Another soldier writes of his dismay at seeing Iraqi parents give their kids toy guns as presents after Ramadan. He wonders, Haven't they had enough death? Don't they realize how dangerous it is for a kid to wander the street with a piece of plastic that looks like an AK-47?
When you read the diaries and the postings of the soldiers in Iraq, you see how exhausted they are. You see that their feelings about the Iraqis are as contradictory as the Iraqis' feelings about them. You see their frustration and yearning to go home.

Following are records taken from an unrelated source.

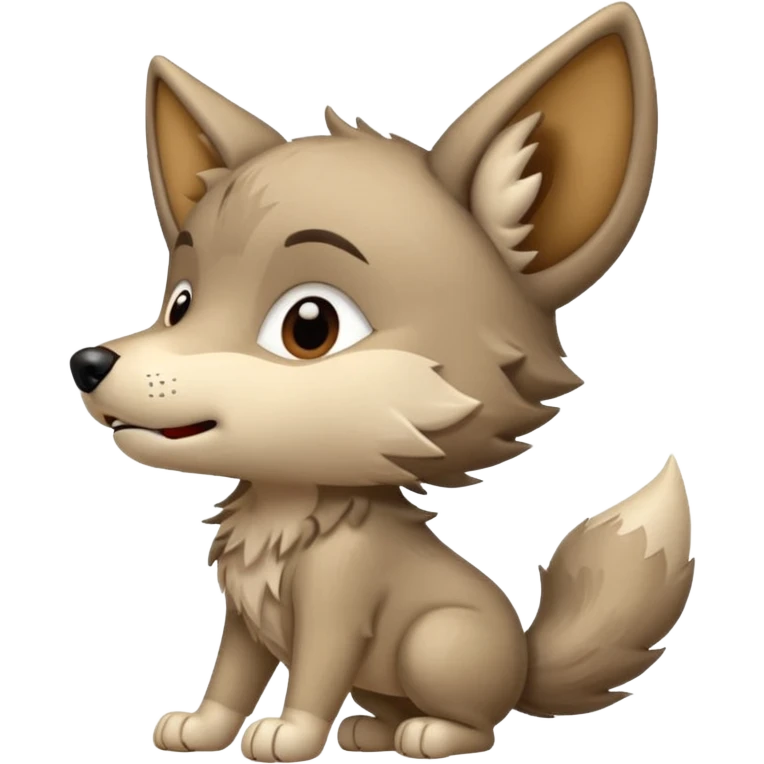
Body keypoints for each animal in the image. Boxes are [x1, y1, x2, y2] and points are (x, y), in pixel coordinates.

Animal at [69, 3, 691, 761]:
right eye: (180, 303)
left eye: (310, 325)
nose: (89, 364)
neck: (289, 510)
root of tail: (523, 663)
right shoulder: (245, 617)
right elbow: (231, 675)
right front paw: (204, 728)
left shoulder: (340, 607)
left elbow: (313, 674)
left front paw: (290, 735)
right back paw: (374, 730)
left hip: (437, 642)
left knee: (477, 721)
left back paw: (429, 733)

But despite all this, their epic bouts of complaining are interrupted by bursts of idealism. Most of them seem to feel, deep down, some elemental respect for the Iraqis and sympathy for what they have endured. Far more than the population at home, the soldiers in the middle of the conflict believe in their mission and are confident they will succeed.
When you read their writings you see what thorough democrats they are. They are appalled at the thought of dominating Iraq. They want to see the Iraqis independent and governing themselves. If some president did want to create an empire, he couldn't do it with these people. Their faith in freedom governs their actions.
Most of all, you see what a challenging set of tasks they have been given, and how short-staffed they are. And yet you sense that in this war, as in so many others, the improvising skill of the soldiers on the ground will make up for the cosmic screw-ups of the people up the chain of command.
If anybody is wondering: Where are the young idealists? Where are the people willing to devote themselves to causes larger than themselves? They are in uniform in Iraq, straddling the divide between insanity and order.